Malgré les apparences, l’Islande, par sa volonté d’indépendance manifestement sincère, pourrait fort bien constituer un terrain moins propice aux désirs d’expansion chinois (et américains) que le reste de la région : alors que Chine et États-Unis se livrent une intense lutte d’influence au Groënland18, aux îles Féroé19 et dans une moindre mesure aux Svalbard20 – semble-t-il à l’avantage de la puissance asiatique – l’Islande jouit contrairement aux trois autres territoires d’une souveraineté complète et d’une économie solide, et peut s’appuyer sur trois-quarts de siècle d’une pratique politique et diplomatique intense. La partie reste complexe à jouer pour le plus petit État de Scandinavie, tiraillé entre anti-atlantisme, euroscepticisme et opposition à la volonté d’expansion de la République populaire, et qui tente toujours de ne pas choisir son camp. Au regard de la complexité des enjeux mis au jour par la visite de Mike Pence, il paraît toutefois déplacé, voire naïf, d’écrire comme a pu le faire Bloomberg que « la petite Islande boxe au-dessus de sa catégorie ». En témoigne la visite prévue le 11 septembre prochain du président indien Ram Nath Kovind, autre acteur mondial majeur21. Le gouvernement islandais pourrait endosser un rôle essentiel à la tête du plus grand pays pleinement situé dans l’Arctique européen, alors que les dirigeants des quatre autres États scandinaves, siégeant depuis les grandes capitales du Sud, ont une relation moins directe aux vastes espaces polaires.

Sources
  1. Ísland verði ekki vanrækt lengur, Morgunblaðið, 15 février 2019.
  2. Landframleiðsla, Hagstofa Íslands, consulté le 8 septembre 2019
  3. Sigurðardóttir Ragnhildur, Iceland’s Economic Downturn Nears Bottom Amid Tourism Collapse, Bloomberg, 28 août 2019.
  4. EIRIKSSON Jón Birgir, „Samkeppni er af hinu góða“, Morgunblaðið, 6 septembre 2019.
  5. Sigurðardóttir Ragnhildur, Pence Heads Into Potential New Nordic Storm With Iceland Visit, Bloomberg, 4 septembre 2019.
  6. Sigurðardóttir Ragnhildur, Iceland’s PM Will Miss Pence Visit Due to Scheduling Snafu, 22 août 2019.
  7. Merkel sieht Folgen des Klimawandels auch in Deutschland, Spiegel, 20 août 2019.
  8. EIRIKSSON Jón Birgir, Ítrekaði sérstöðu Íslendinga, Morgunblaðið, 4 septembre 2019.
  9. Þór Steinarsson, Mögulega næst umfangsmestu öryggisráðstafanir í sögu Íslands, Morgunblaðið, 4 septembre 2019
  10. WALKER Amy, Pride flags greet Mike Pence on arrival in Iceland, The Guardian, 5 septembre 2019.
  11. Stærsta fjárfesting Íslendinga í Kína, Morgunblaðið, 21 mars 2018
  12. RICHTER Alexander, Iceland to help establish Geothermal Training Programme in China, ThinkGeoEnergy, 26 mai 2019.
  13. Ræda þátttöku Kína í þróun norðurslóða, Morgunblaðið, 10 mai 2019.
  14. GUNNARSSON Pétur, Bloomberg : Ísland lokar á Kínverja, Viðskiptablaðið, 6 septembre 2017.
  15. Kristjánsson Alexander G., Funda með Katrínu vegna þjóðaröryggisstefnu, Morgunblaðið, 5 septembre 2019.

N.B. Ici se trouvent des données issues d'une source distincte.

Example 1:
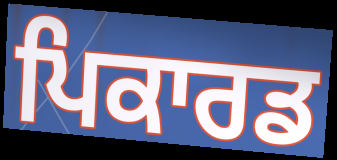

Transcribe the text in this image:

ਪਿਕਾਰਡ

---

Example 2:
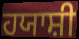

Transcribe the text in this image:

ਹਯਾਸ਼ੀ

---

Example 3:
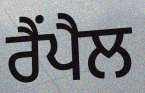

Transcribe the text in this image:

ਰੈਂਪੈਲ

  16. Sakar Pence um „meinfýsinn rógburð“, Morgunblaðið, 5 septembre 2019.
  17. Markúsdóttir Erla María, Vill kanna möguleika á fríverslunarsamningi, Morgunblaðið, 4 septembre 2019.
  18. China soll investieren : Grönland träumt von Unabhängigkeit – mit Chinas Hilfe, Fokus, 23 avril 2018.

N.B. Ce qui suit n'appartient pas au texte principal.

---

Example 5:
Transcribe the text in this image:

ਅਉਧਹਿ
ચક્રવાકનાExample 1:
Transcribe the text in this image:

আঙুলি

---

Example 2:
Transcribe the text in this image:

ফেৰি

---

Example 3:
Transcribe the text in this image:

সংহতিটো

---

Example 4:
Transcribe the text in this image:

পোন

  19. UXBURY Charlie, Plötzlich stehen die Färöer zwischen China und den USA, Welt, 29 juillet 2019.
  20. HERMANN Rudolf, Spitzbergen : Arktis wird zur umkämpften politischen Arena, Neue Zürcher Zeitung, 4 juillet 2019.
  21. Indlandsforseti í Íslandsheimsókn, Morgunblaðið, 6 septembre 2019.